### Extracted material

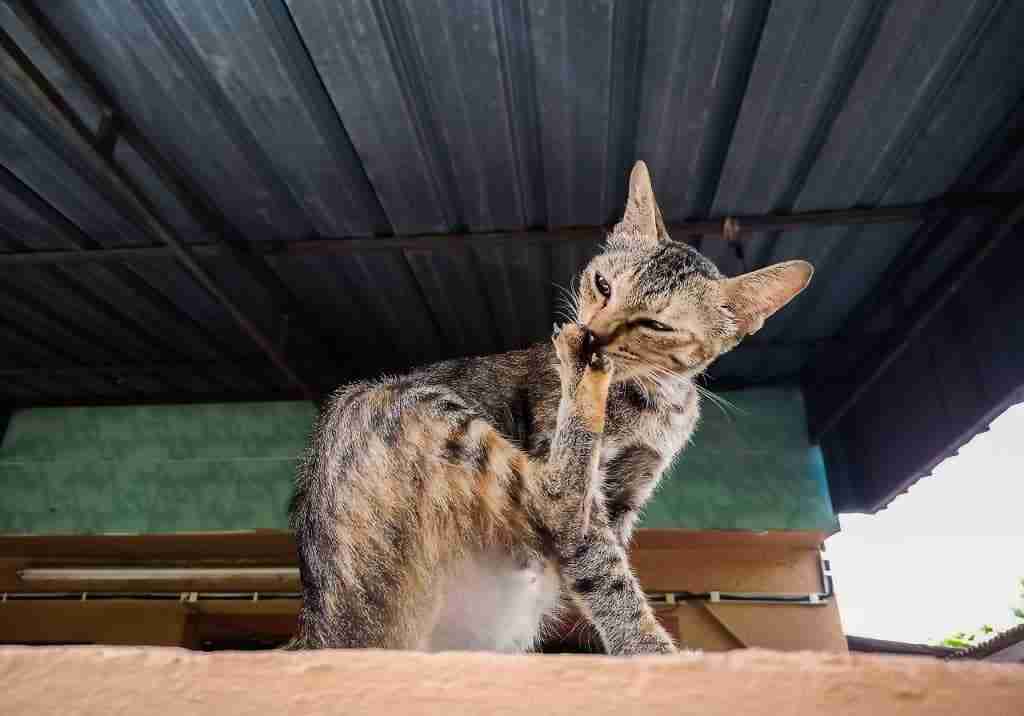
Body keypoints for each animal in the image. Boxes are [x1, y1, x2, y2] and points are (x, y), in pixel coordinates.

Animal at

==

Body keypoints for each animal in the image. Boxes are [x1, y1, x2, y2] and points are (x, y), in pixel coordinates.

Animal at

...

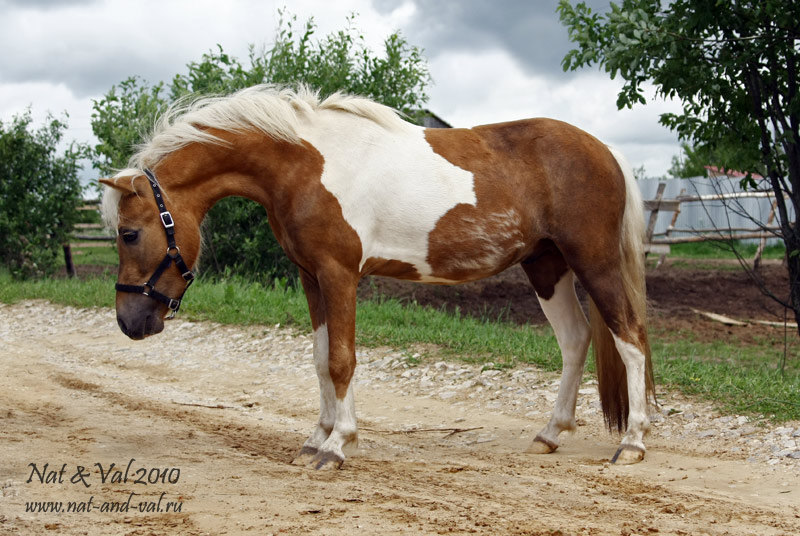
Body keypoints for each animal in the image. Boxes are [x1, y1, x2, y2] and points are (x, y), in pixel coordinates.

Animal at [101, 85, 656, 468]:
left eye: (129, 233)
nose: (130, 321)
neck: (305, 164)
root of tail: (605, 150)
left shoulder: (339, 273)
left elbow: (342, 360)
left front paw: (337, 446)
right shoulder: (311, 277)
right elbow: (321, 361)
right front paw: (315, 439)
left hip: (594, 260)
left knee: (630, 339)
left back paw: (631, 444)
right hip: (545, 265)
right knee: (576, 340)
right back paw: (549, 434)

### Prompt
Please reproduce, exactly as they appear above, the lines from the line containing "right elbow: (321, 361)" up to and including the line containing "right back paw: (549, 434)".

### Result
right elbow: (321, 361)
right front paw: (315, 439)
left hip: (594, 260)
left knee: (630, 339)
left back paw: (631, 444)
right hip: (545, 265)
right knee: (576, 340)
right back paw: (549, 434)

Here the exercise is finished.